Emy Afalava is a loyal American and decorated veteran. He was born in American Samoa, a U.S. territory since 1900. He has been subject to American law his whole life and thinks he should be a citizen.
The Constitution would agree. The Fourteenth Amendment declares that “All persons born … in the United States, and subject to the jurisdiction thereof, are citizens of the United States.”
Yet, Afalava has been denied the right to vote because the federal government insists that he is no citizen. How can it be, in the 21st century, that Americans born on U.S. soil are denied the rights of citizenship?
That injustice clouds the recent celebration of the 115th anniversary of the decision of American Samoa to join the United States. It is a wrong that Afalava and other American Samoans are now seeking to right in a federal lawsuit before the D.C. Circuit. A decision could come any day.
Since the United States was established, it adhered to the rule that those born on U.S. lands were U.S. citizens. The rule is colorblind, yet the only exception that the Supreme Court has ever declared was not.
The infamous Dred Scott case legitimized slavery as it declared that free African-Americans had “no rights that the white man was bound to respect.” Though they were Americans, they were not citizens under the Constitution.
A Civil War later, the 14th Amendment reversed the ruling in the Dred Scott case. Today, the Dred Scott case has come to be regarded as one of the worst decisions in the history of the Supreme Court.
But racial discrimination didn’t end there.
In 1904, a Puerto Rican woman named Isabel Gonzalez sailed for New York. Because Puerto Rico was U.S. territory, she believed herself to be a U.S. citizen. But officials at Ellis Island labeled her an undesirable alien and prevented her from entering the mainland. She sued, with some reason to hope for a favorable ruling.
Yet the Supreme Court that eventually heard Gonzalez’s case was still racist. In preceding years, for example, it had permitted a flat ban on naturalizing anyone of the Chinese race.
And, in a case addressing the status of recently acquired island territories such as Puerto Rico, the justices had cited the alleged racial inferiority of tropical peoples as reason to treat these lands as second-class U.S. territories. Justice Edward Douglas White’s opinion stated that U.S. sovereignty extended over them, but that their residents did not hold the same constitutional rights as other Americans. He did so, he privately revealed, because “he was much preoccupied by the danger of racial and social questions.”

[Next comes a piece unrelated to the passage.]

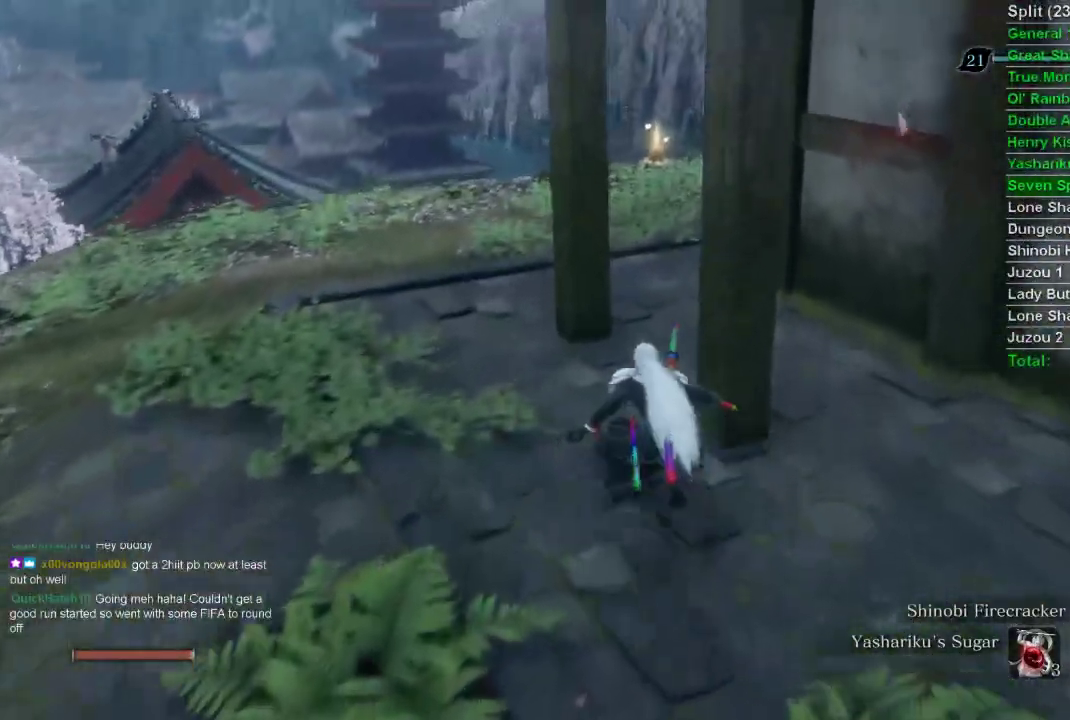
{"buttons": ["CIRCLE"], "left_stick": "up", "right_stick": "center", "events": [[167, "right_stick", "up"], [333, "right_stick", "center"]]}
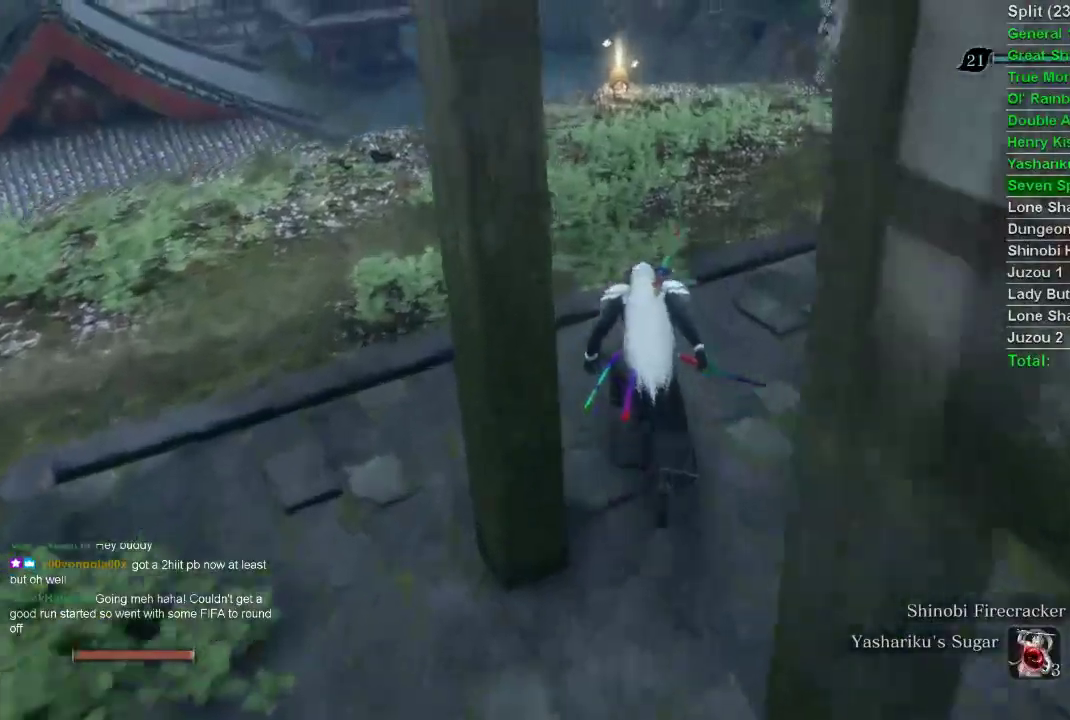
{"buttons": ["CIRCLE"], "left_stick": "up", "right_stick": "center", "events": []}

In the Gonzalez case, the justices agreed unanimously that Puerto Ricans were not aliens and thus not subject to immigration laws. But they declined to decide whether or not Gonzalez was a citizen. Though preoccupied by fears that islanders were “savages” and racially unfit for citizenship, they were unwilling to violate the Constitution.
As a result of the court ruling, federal officials were able to deny Gonzalez and others the full panoply of rights conferred on citizens for years.
As Isabel Gonzalez’s lawyer told the Court, declaring that residents of America’s island territories are not U.S. citizens would mean adding to “precedents in our history of which we are least proud.” Those precedents, he warned the Court, had been “repudiated by the American people in the Civil War, by three amendments to the Constitution of the United States, by this court, and by … advancing civilization.”
Surely, 147 years after the Dred Scott case was overturned, the time has come to put an end to this farce. In the past century, the inhabitants of every other U.S. island territory have become citizens. Today, Emy Afalava and his fellow American Samoans are the last Americans still waiting to become citizens.